(RECORDS SHOWN begins)
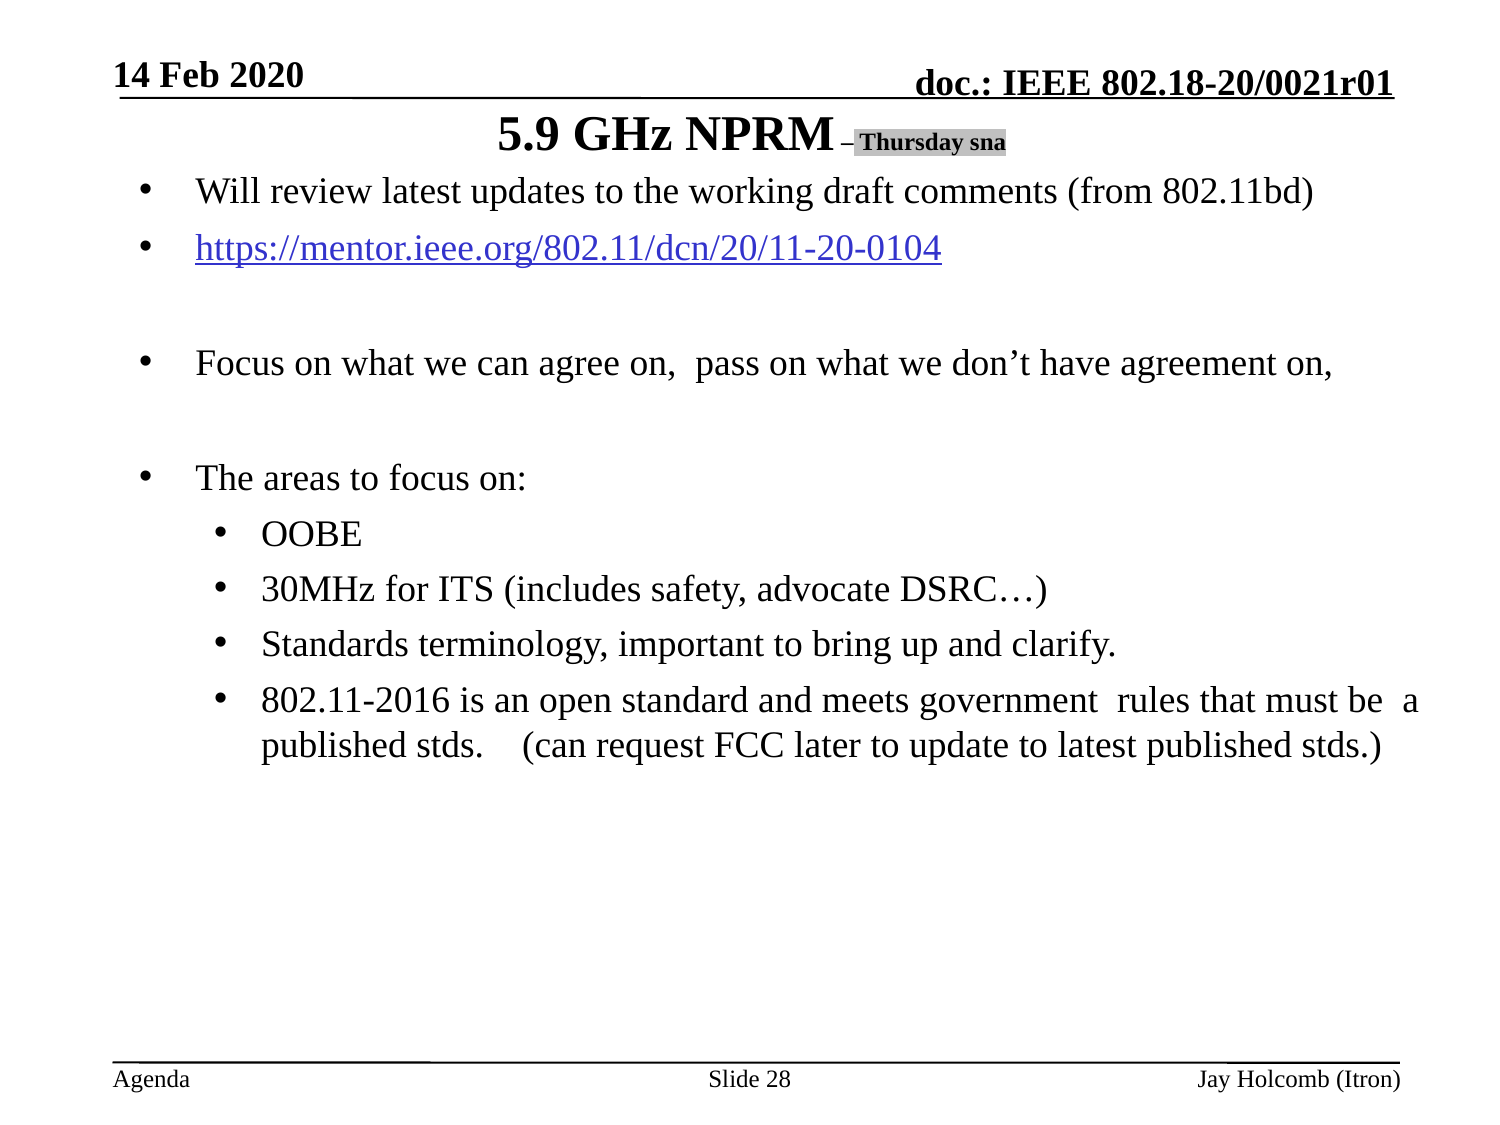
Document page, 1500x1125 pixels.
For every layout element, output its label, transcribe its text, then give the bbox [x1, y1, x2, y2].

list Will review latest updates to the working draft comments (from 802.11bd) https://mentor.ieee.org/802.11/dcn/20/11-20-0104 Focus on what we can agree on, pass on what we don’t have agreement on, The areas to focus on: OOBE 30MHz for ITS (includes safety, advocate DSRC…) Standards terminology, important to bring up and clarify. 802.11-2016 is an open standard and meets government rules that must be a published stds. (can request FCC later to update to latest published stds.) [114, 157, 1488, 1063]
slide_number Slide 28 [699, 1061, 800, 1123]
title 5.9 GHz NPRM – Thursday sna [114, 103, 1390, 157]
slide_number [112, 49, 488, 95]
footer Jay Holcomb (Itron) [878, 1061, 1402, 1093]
(RECORDS SHOWN ends)
> **WORK TASK**
All of the data above should be quoted exactly, except for the pictures.

> **YOUR RESPONSE**
Document page, 1500x1125 pixels.
For every layout element, output its label, transcribe its text, then give the bbox [x1, y1, x2, y2].

list Will review latest updates to the working draft comments (from 802.11bd) https://mentor.ieee.org/802.11/dcn/20/11-20-0104 Focus on what we can agree on, pass on what we don’t have agreement on, The areas to focus on: OOBE 30MHz for ITS (includes safety, advocate DSRC…) Standards terminology, important to bring up and clarify. 802.11-2016 is an open standard and meets government rules that must be a published stds. (can request FCC later to update to latest published stds.) [114, 157, 1488, 1063]
slide_number Slide 28 [699, 1061, 800, 1123]
title 5.9 GHz NPRM – Thursday sna [114, 103, 1390, 157]
slide_number [112, 49, 488, 95]
footer Jay Holcomb (Itron) [878, 1061, 1402, 1093]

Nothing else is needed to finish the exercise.